:: Trecho fornecido
Projeto foi demandado por agricultores
O
Semiárido alagoano abrange 38 municípios, constituindo-se numa região
caracterizada pelas frequentes ausências, escassez e alta variabilidade
espacial e temporal das chuvas, com média anual entre 400 mm a 800 mm, e
valores médios de evapotranspiração entre 1.400 mm a 1.500 mm.
Os
pesquisadores e técnicos envolvidos no projeto ressaltam que a
implantação de tecnologias sociais de captação e estocagem da água de
chuva para usos múltiplos tem aumentado muito nos últimos anos, por meio
de programas governamentais e de iniciativas individuais de
agricultores, buscando a inclusão socioprodutiva, a geração de renda e
de valor e a autonomia e dignidade das famílias agricultoras da região.
“A
barragem subterrânea é uma das tecnologias sociais hídricas já
validadas nas comunidades do Semiárido alagoano, mas alguns desafios
precisam ser enfrentados, principalmente em relação à seleção do local
adequado para implantação dessa tecnologia e ao uso e manejo da água, do
solo e de cultivos em suas áreas de plantio”, declara Maria da Paz
Souza Pimentel, coordenadora institucional do Cactus.
::::
■ Tarefa a:
Reúna todas as linhas abaixo que contêm a palavra "exclude".
:: Dados fornecidos
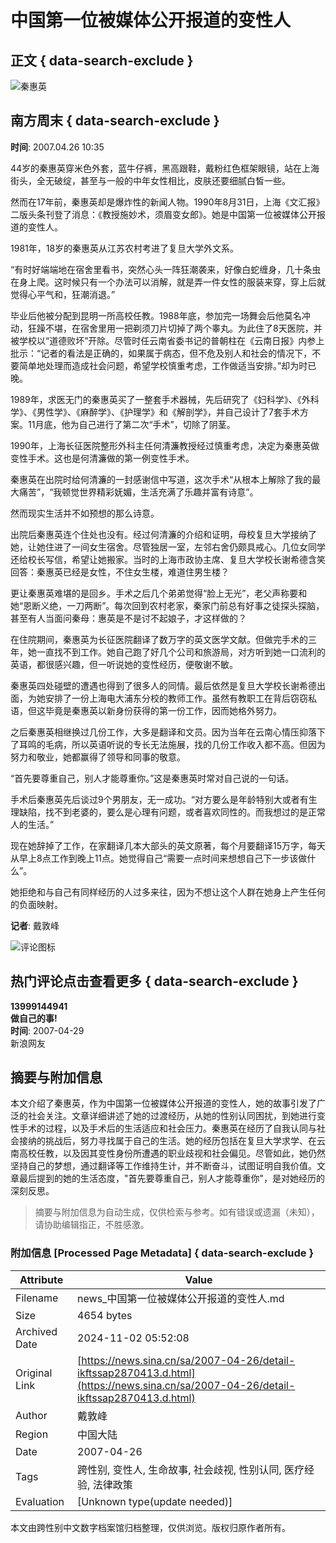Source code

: # 中国第一位被媒体公开报道的变性人

## 正文 { data-search-exclude }


![秦惠英](https://n.sinaimg.cn/sinacn/20170106/cec7-fxzkfvn0496499.jpg)

## 南方周末 { data-search-exclude }

**时间**: 2007.04.26 10:35

44岁的秦惠英穿米色外套，蓝牛仔裤，黑高跟鞋，戴粉红色框架眼镜，站在上海街头，全无破绽，甚至与一般的中年女性相比，皮肤还要细腻白皙一些。

然而在17年前，秦惠英却是爆炸性的新闻人物。1990年8月31日，上海《文汇报》二版头条刊登了消息：《教授施妙术，须眉变女郎》。她是中国第一位被媒体公开报道的变性人。

1981年，18岁的秦惠英从江苏农村考进了复旦大学外文系。

“有时好端端地在宿舍里看书，突然心头一阵狂潮袭来，好像白蛇缠身，几十条虫在身上爬。这时候只有一个办法可以消解，就是弄一件女性的服装来穿，穿上后就觉得心平气和，狂潮消退。”

毕业后他被分配到昆明一所高校任教。1988年底，参加完一场舞会后他莫名冲动，狂躁不堪，在宿舍里用一把剃须刀片切掉了两个睾丸。为此住了8天医院，并被学校以“道德败坏”开除。尽管时任云南省委书记的普朝柱在《云南日报》内参上批示：“记者的看法是正确的，如果属于病态，但不危及别人和社会的情况下，不要简单地处理而造成社会问题，希望学校慎重考虑，工作做适当安排。”却为时已晚。

1989年，求医无门的秦惠英买了一整套手术器械，先后研究了《妇科学》、《外科学》、《男性学》、《麻醉学》、《护理学》和《解剖学》，并自己设计了7套手术方案。11月底，他为自己进行了第二次“手术”，切除了阴茎。

1990年，上海长征医院整形外科主任何清濂教授经过慎重考虑，决定为秦惠英做变性手术。这也是何清濂做的第一例变性手术。

秦惠英在出院时给何清濂的一封感谢信中写道，这次手术“从根本上解除了我的最大痛苦”，“我顿觉世界精彩妩媚，生活充满了乐趣并富有诗意”。

然而现实生活并不如预想的那么诗意。

出院后秦惠英连个住处也没有。经过何清濂的介绍和证明，母校复旦大学接纳了她，让她住进了一间女生宿舍。尽管独居一室，左邻右舍仍颇具戒心。几位女同学还给校长写信，希望让她搬家。当时的上海市政协主席、复旦大学校长谢希德含笑回答：秦惠英已经是女性，不住女生楼，难道住男生楼？

更让秦惠英难堪的是回乡。手术之后几个弟弟觉得“脸上无光”，老父声称要和她“恩断义绝，一刀两断”。每次回到农村老家，秦家门前总有好事之徒探头探脑，甚至有人当面问秦母：惠英是不是讨不起娘子，才这样做的？

在住院期间，秦惠英为长征医院翻译了数万字的英文医学文献。但做完手术的三年，她一直找不到工作。她自己跑了好几个公司和旅游局，对方听到她一口流利的英语，都很感兴趣，但一听说她的变性经历，便敬谢不敏。

秦惠英四处碰壁的遭遇也得到了很多人的同情。最后依然是复旦大学校长谢希德出面，为她安排了一份上海电大浦东分校的教师工作。虽然有教职工在背后窃窃私语，但这毕竟是秦惠英以新身份获得的第一份工作，因而她格外努力。

之后秦惠英相继换过几份工作，大多是翻译和文员。因为当年在云南心情压抑落下了耳鸣的毛病，所以英语听说的专长无法施展，找的几份工作收入都不高。但因为努力和敬业，她都赢得了领导和同事的敬意。

“首先要尊重自己，别人才能尊重你。”这是秦惠英时常对自己说的一句话。

手术后秦惠英先后谈过9个男朋友，无一成功。“对方要么是年龄特别大或者有生理缺陷，找不到老婆的，要么是心理有问题，或者喜欢同性的。而我想过的是正常人的生活。”

现在她辞掉了工作，在家翻译几本大部头的英文原著，每个月要翻译15万字，每天从早上8点工作到晚上11点。她觉得自己“需要一点时间来想想自己下一步该做什么”。

她拒绝和与自己有同样经历的人过多来往，因为不想让这个人群在她身上产生任何的负面映射。

**记者**: 戴敦峰

![评论图标](https://tp3.sinaimg.cn/1392597202/50/0/1)

## 热门评论点击查看更多 { data-search-exclude }

**13999144941**  
**做自己的事!**  
**时间**: 2007-04-29  
新浪网友

## 摘要与附加信息

<!-- tcd_abstract -->
本文介绍了秦惠英，作为中国第一位被媒体公开报道的变性人，她的故事引发了广泛的社会关注。文章详细讲述了她的过渡经历，从她的性别认同困扰，到她进行变性手术的过程，以及手术后的生活适应和社会压力。秦惠英在经历了自我认同与社会接纳的挑战后，努力寻找属于自己的生活。她的经历包括在复旦大学求学、在云南高校任教，以及因其变性身份所遭遇的职业歧视和社会偏见。尽管如此，她仍然坚持自己的梦想，通过翻译等工作维持生计，并不断奋斗，试图证明自我价值。文章最后提到的她的生活态度，"首先要尊重自己，别人才能尊重你"，是对她经历的深刻反思。
<!-- tcd_abstract_end -->

> 摘要与附加信息为自动生成，仅供检索与参考。如有错误或遗漏（未知），请协助编辑指正，不胜感激。

### 附加信息 [Processed Page Metadata] { data-search-exclude }

| Attribute       | Value                                  |
|-----------------|----------------------------------------|
| Filename        | news_中国第一位被媒体公开报道的变性人.md                             |
| Size            | 4654 bytes                           |
| Archived Date   | 2024-11-02 05:52:08                             |
| Original Link   | [https://news.sina.cn/sa/2007-04-26/detail-ikftssap2870413.d.html](https://news.sina.cn/sa/2007-04-26/detail-ikftssap2870413.d.html)                       |
| Author          | 戴敦峰                               |
| Region          | 中国大陆                               |
| Date            | 2007-04-26                                 |
| Tags            | 跨性别, 变性人, 生命故事, 社会歧视, 性别认同, 医疗经验, 法律政策                                 |
| Evaluation            | [Unknown type(update needed)]                                 |
<!-- tcd_table_end -->

本文由跨性别中文数字档案馆归档整理，仅供浏览。版权归原作者所有。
::::
■ Tarefa b:
Prossiga com o texto sobre o Semiárido alagoano a partir do ponto em que ele termina.

■ Resultado da tarefa a:
## 正文 { data-search-exclude }
## 南方周末 { data-search-exclude }
## 热门评论点击查看更多 { data-search-exclude }
### 附加信息 [Processed Page Metadata] { data-search-exclude }

■ Resultado da tarefa b:
Maria
Sonia da Silva explica que a questão dos locais apropriados para a
construção das barragens subterrâneas a Embrapa resolveu em um outro
projeto, o ZonBarragem Alagoas, que elaborou e entregou ao governo do
estado, em 2019, oito mapas de áreas com potencial para barragem
subterrânea. “No início de 2020, a Embrapa Solos foi demandada por
agricultoras e agricultores da região, representados pelo Cactus, a
codesenvolver pesquisas para a definição de práticas agrícolas de base
ecológica, bem como a cocriação de ferramentas digitais para auxiliar na
definição de áreas potenciais à construção da referida tecnologia. Foi
essa demanda que originou a ideia do projeto GuardeÁgua”, ressalta
Flávio Adriano Marques, coordenador técnico da UEP Recife.
De acordo com Antônio Gomes Barbosa, coordenador do Programa P1+2 da
ASA, o alto risco de variações climáticas no bioma Caatinga é mais um
desafio que justifica a realização de estudos voltados às práticas de
estocagem da água no solo e aos cultivos apropriados, colaborando para a
inclusão produtiva das famílias agricultoras e a sua convivência com o
ambiente semiárido.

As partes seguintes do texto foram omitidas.